Jim Jarmusch’s documentary about Neil Young and his band Crazy Horse during their 1996 tour with footage of their past shows and tours in the 1970s, 1980s, and early 1990s. It’s a film that showcases the highs and lows of touring and collaboration where they can have fun at times but there are also times when things aren’t fun as Jarmusch uses archival footage to show the band in some bad moments. Notably a scene in the 1980s where Young and bassist Billy Talbot have an argument over an arrangement that wasn’t played as it’s intense but shows that brotherhood among band members can get shaky as Young’s backing band do stand their ground as they continue to play on-and-off since.

2. My Best Fiend

Considered among one of the greatest collaborations in the history of film, the relationship between filmmaker Werner Herzog and actor Klaus Kinski is also one of the most intense as there’s a love-hate relationship between the two in the five films they’ve made from 1972’s Aguirre, the Wrath of God to 1987’s Cobra Verde.
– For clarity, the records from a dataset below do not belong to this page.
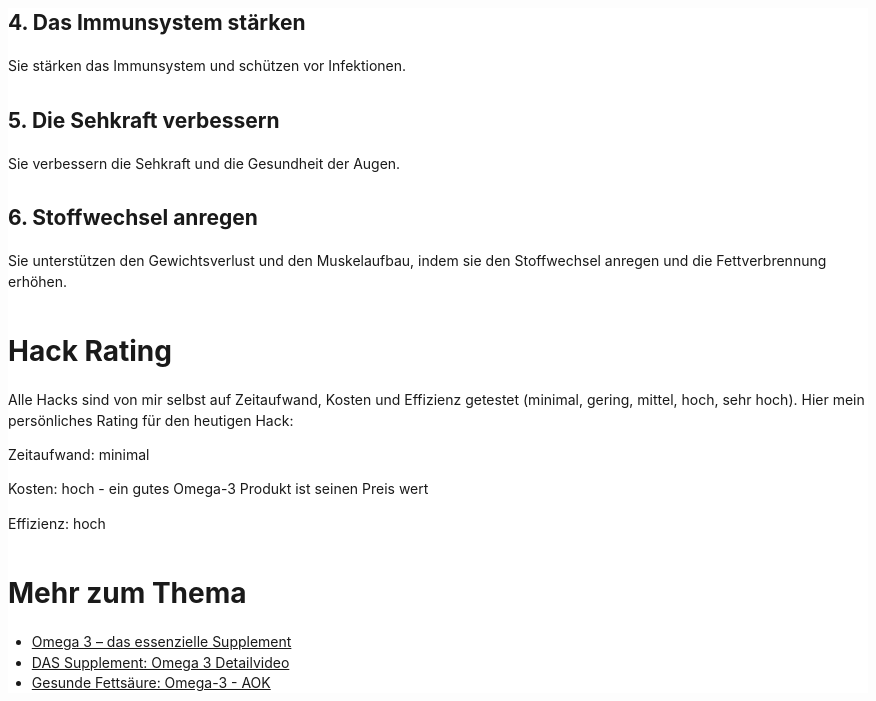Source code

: ## 4. Das Immunsystem stärken
Sie stärken das Immunsystem und schützen vor Infektionen.

## 5. Die Sehkraft verbessern
Sie verbessern die Sehkraft und die Gesundheit der Augen.

## 6. Stoffwechsel anregen
Sie unterstützen den Gewichtsverlust und den Muskelaufbau, indem sie den Stoffwechsel anregen und die Fettverbrennung erhöhen.

# Hack Rating
Alle Hacks sind von mir selbst auf Zeitaufwand, Kosten und Effizienz getestet (minimal, gering, mittel, hoch, sehr hoch). Hier mein persönliches Rating für den heutigen Hack:

Zeitaufwand: minimal

Kosten: hoch - ein gutes Omega-3 Produkt ist seinen Preis wert

Effizienz: hoch


# Mehr zum Thema
- [Omega 3 – das essenzielle Supplement](https://medletics-academy.de/omega-3-das-essenzielle-supplement/)
- [DAS Supplement: Omega 3 Detailvideo](https://www.youtube.com/watch?v=4Q-61UWQwuQ)
- [Gesunde Fettsäure: Omega-3 - AOK](https://www.aok.de/pk/magazin/ernaehrung/vitamine/gesunde-fettsaeure-omega-3/)





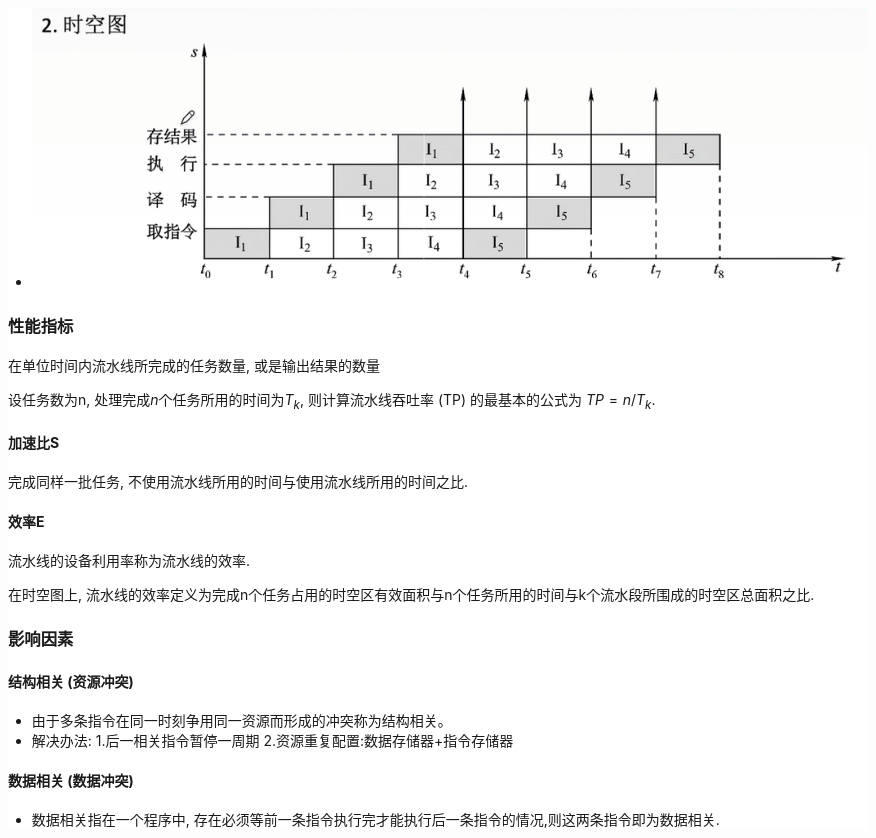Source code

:   - ![](../0_Attachment/Pasted%20image%2020241204214705.png)

### 性能指标

在单位时间内流水线所完成的任务数量, 或是输出结果的数量

设任务数为n, 处理完成$n$个任务所用的时间为$T_k$, 则计算流水线吞吐率 (TP) 的最基本的公式为 $TP = n / T_k$.

#### 加速比S

完成同样一批任务, 不使用流水线所用的时间与使用流水线所用的时间之比.

#### 效率E

流水线的设备利用率称为流水线的效率.

在时空图上, 流水线的效率定义为完成n个任务占用的时空区有效面积与n个任务所用的时间与k个流水段所围成的时空区总面积之比.

### 影响因素

#### 结构相关 (资源冲突)

- 由于多条指令在同一时刻争用同一资源而形成的冲突称为结构相关。
- 解决办法:
  1.后一相关指令暂停一周期
  2.资源重复配置:数据存储器+指令存储器

#### 数据相关 (数据冲突)

- 数据相关指在一个程序中, 存在必须等前一条指令执行完才能执行后一条指令的情况,则这两条指令即为数据相关.
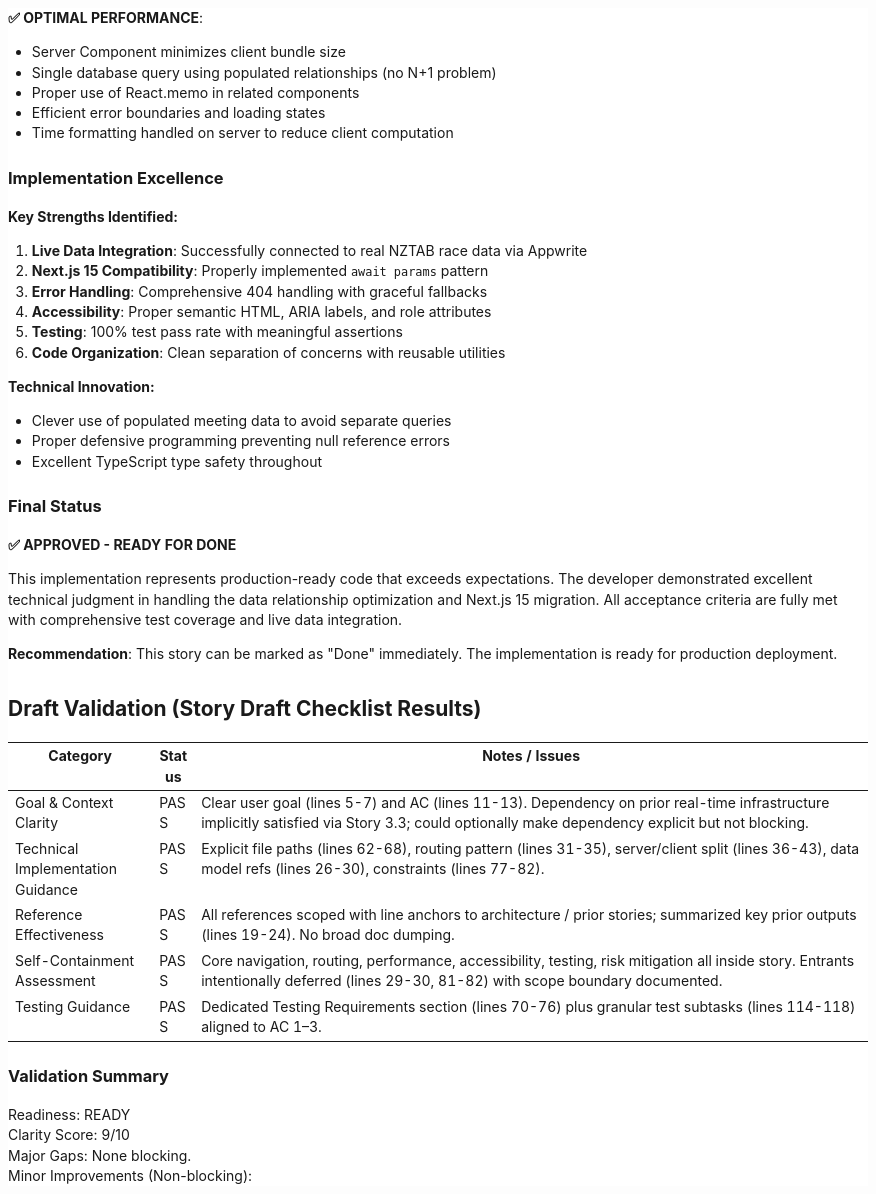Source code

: **✅ OPTIMAL PERFORMANCE**:
- Server Component minimizes client bundle size
- Single database query using populated relationships (no N+1 problem)
- Proper use of React.memo in related components
- Efficient error boundaries and loading states
- Time formatting handled on server to reduce client computation

### Implementation Excellence

**Key Strengths Identified:**
1. **Live Data Integration**: Successfully connected to real NZTAB race data via Appwrite
2. **Next.js 15 Compatibility**: Properly implemented `await params` pattern
3. **Error Handling**: Comprehensive 404 handling with graceful fallbacks  
4. **Accessibility**: Proper semantic HTML, ARIA labels, and role attributes
5. **Testing**: 100% test pass rate with meaningful assertions
6. **Code Organization**: Clean separation of concerns with reusable utilities

**Technical Innovation:**
- Clever use of populated meeting data to avoid separate queries
- Proper defensive programming preventing null reference errors
- Excellent TypeScript type safety throughout

### Final Status

**✅ APPROVED - READY FOR DONE**

This implementation represents production-ready code that exceeds expectations. The developer demonstrated excellent technical judgment in handling the data relationship optimization and Next.js 15 migration. All acceptance criteria are fully met with comprehensive test coverage and live data integration.

**Recommendation**: This story can be marked as "Done" immediately. The implementation is ready for production deployment.

## Draft Validation (Story Draft Checklist Results)

| Category                          | Status | Notes / Issues                                                                                                                                                                                 |
| --------------------------------- | ------ | ---------------------------------------------------------------------------------------------------------------------------------------------------------------------------------------------- |
| Goal & Context Clarity            | PASS   | Clear user goal (lines 5-7) and AC (lines 11-13). Dependency on prior real-time infrastructure implicitly satisfied via Story 3.3; could optionally make dependency explicit but not blocking. |
| Technical Implementation Guidance | PASS   | Explicit file paths (lines 62-68), routing pattern (lines 31-35), server/client split (lines 36-43), data model refs (lines 26-30), constraints (lines 77-82).                                 |
| Reference Effectiveness           | PASS   | All references scoped with line anchors to architecture / prior stories; summarized key prior outputs (lines 19-24). No broad doc dumping.                                                     |
| Self-Containment Assessment       | PASS   | Core navigation, routing, performance, accessibility, testing, risk mitigation all inside story. Entrants intentionally deferred (lines 29-30, 81-82) with scope boundary documented.          |
| Testing Guidance                  | PASS   | Dedicated Testing Requirements section (lines 70-76) plus granular test subtasks (lines 114-118) aligned to AC 1–3.                                                                            |

### Validation Summary

Readiness: READY  
Clarity Score: 9/10  
Major Gaps: None blocking.  
Minor Improvements (Non-blocking):
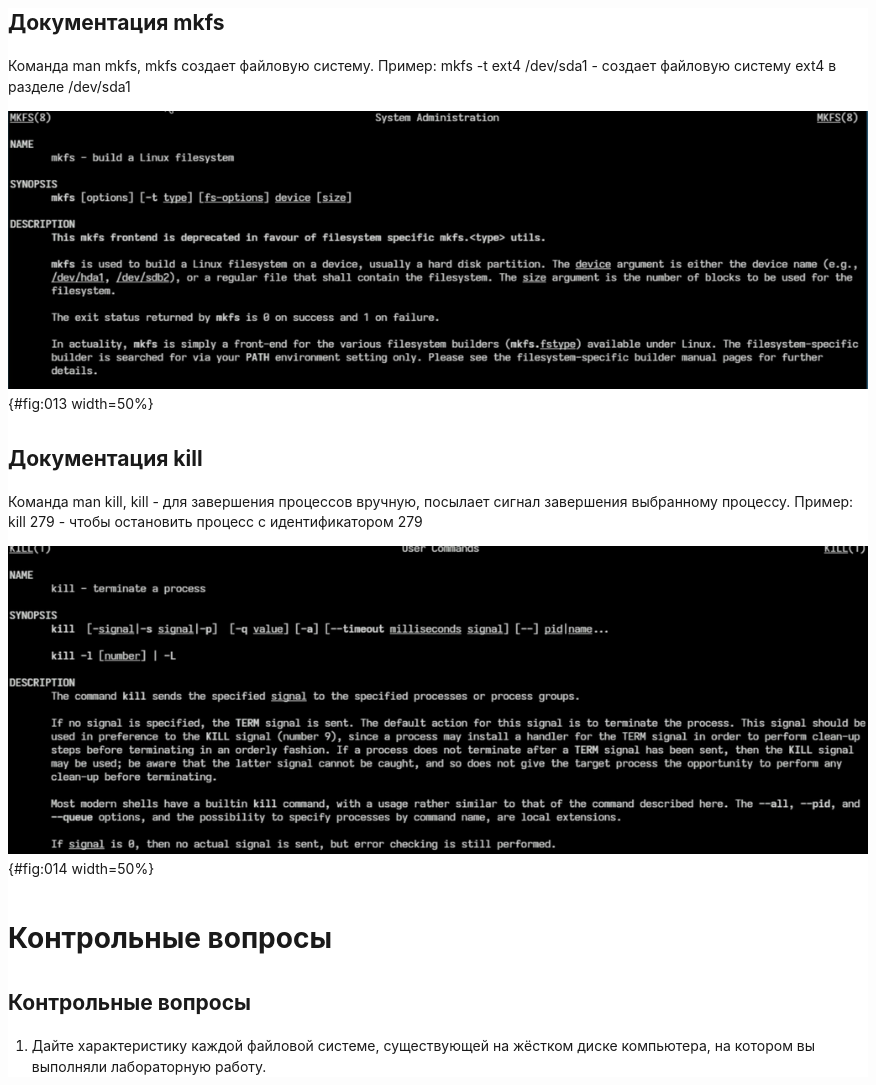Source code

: ## Документация mkfs

Команда man mkfs, mkfs создает файловую систему. Пример: mkfs -t ext4 /dev/sda1 - создает файловую систему ext4 в разделе /dev/sda1

![Документация mkfs](image/13.jpg){#fig:013 width=50%}

## Документация kill

Команда man kill, kill - для завершения процессов вручную, посылает сигнал завершения выбранному процессу. Пример: kill 279 - чтобы остановить процесс с идентификатором 279

![Документация kill](image/14.jpg){#fig:014 width=50%}

# Контрольные вопросы

## Контрольные вопросы

1. Дайте характеристику каждой файловой системе, существующей на жёстком диске компьютера, на котором вы выполняли лабораторную работу.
Herzog’s 1999 documentary film about this collaboration showcases the relationship that at times can be fruitful but most of the time is often intense and chaotic. Most notably during an infamous scene during the making of the 1982 film Fitzcarraldo where Kinski is having an argument with one of the production figures on the film as it’s shot by documentary filmmaker Les Blank for his own documentary on the making of the film entitled Burden of Dreams. For anyone who had seen various meltdowns and arguments that occur during film shoots will realize that no one holds a candle to the ferocity and terror that is Klaus Kinski.

3. Metallica: Some Kind of Monster

Joe Berlinger and Bruce Sinofsky’s 2004 documentary film about the making of Metallica’s eighth full-length studio album St. Anger is a sobering documentary about a band trying to make a comeback after a period of immense commercial success but also fan backlash over claims that they’ve sold out as well as their fight against the music file-sharing program Napster that made them lose favor with a lot of fans. Also adding to the turmoil was the departure of longtime bassist Jason Newstead as the band tried to make the album with longtime producer Bob Rock who fills in on bass as the film features moments where its two co-founders in vocalist/guitarist James Hetfield and drummers Lars Ulrich argue constantly. Most notably a scene early in the film where Hetfield is in a bad mood as he doesn’t like what’s been recorded and he gets into a serious argument with Ulrich as he would walk out of the band for nearly a year to undergo treatment for alcoholism. Yet, the fighting didn’t stop as there’s another famous argument during a therapy session where Ulrich is upset over Hetfield as it looks like he wants to kill him.

© thevoid99 2020


Sonia Cerca said...

I haven’t seen any of these but I’m pretty sure May Best Fiend is already on my list as I remember reading about it and its actor on your blog.

ThePunkTheory said...

Oh, I saw the Metallica things years ago and completely forgot about it!

Brittani Burnham said...

I like the theme within a theme you did here but I haven't seen any of your picks this week.

Birgit said...

You went a unique route with documentaries involving famous people. I didn't realize, until watching good ole Klaus, that I saw this documentary! It is quite good and it shows how truly nuts Klaus Kinski was.